On Tuesday night, Sept. 14, a small group from Grand Rapids joined several hundred people for a town hall meeting on the Future of Media in Dearborn MI. The hearing, featuring FCC commissioners Michael Copps and Jonathan Adelstein, was organized by the media reform organization Free Press to give the public a chance to voice concerns over the state of the media today. The event included two panels of people representing various viewpoints and interests concerning media and everyone in attendance were allowed two minutes to address the commissioners.
The event was called for by Free Press to supplement the six official FCC Localism Hearings initiated by FCC Chairman Michael Powell after millions of Americans expressed outrage at last year's loosening of media ownership rules. While scheduled to end at 9:30, the event lasted until almost 11:00 with the two commissioners staying until all people had a chance to speak. The majority of the people that addressed the commissioners during the public comment section voiced there concerns about the decline of journalism and localism in media and linked this decline to increased media consolidation.
African American and Arab American voices were well represented in the crowd, as well as on the panels. The Arab American speakers expressed their concern with negative depictions of themselves in the media as well as the lack of programming that spoke to their community. The African American speakers voiced a variety of concerns, including (but not limited to) the lack of minority owned radio and TV stations, negative stereotypes on TV, under representation on Detroit area TV and radio and the inability of local artists to get airplay on Detroit area radio stations. Also addressed was the Committee to Save Educational Radio in Detroit campaign opposing the leasing of the Detroit Public School radio station WRCJ.
Amongst the panelists was low power FM advocate Stacie Trescott of pirate station Radio Free Ferndale. Radio Free Ferndale is planned act of civil disobedience against media consolidation and the lack of Low Power FM stations in the form of a pirate radio station. The station will go on air for two weeks, will feature various community debates, forums, and public announcements, and has garnered a wide variety of supporters and endorsements.

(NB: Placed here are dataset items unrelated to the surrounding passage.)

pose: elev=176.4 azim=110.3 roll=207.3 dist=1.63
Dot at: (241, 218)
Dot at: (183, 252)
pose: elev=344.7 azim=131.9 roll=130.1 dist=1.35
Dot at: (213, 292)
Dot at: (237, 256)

Also present in the crowd were representatives of the National Association of Broadcasters and other corporate media owners or managers. Many of these representatives of the "mainstream" media, including the station director of WOOD TV 8, spoke about their supposed commitment to the public interest and claimed that the free market, not government regulation, was the best vehicle for policing the public air waves. This comment garnered a chorus of boos and hisses from the crowd as well as a spirited rebuttal from Commissioner Adelstein. Several charities read pre-perpared statements praising various corporate media outlets that had assisted them in raising funds. These statements were then in turn used by the various corporate media representatives to argue that they do indeed serve the public interest. Interestingly, none of the spokespeople for the corporate media gave a reason for why, with the exception of one Detroit News reporter, none of the local "mainstream" news outlets bothered to cover the night's proceedings.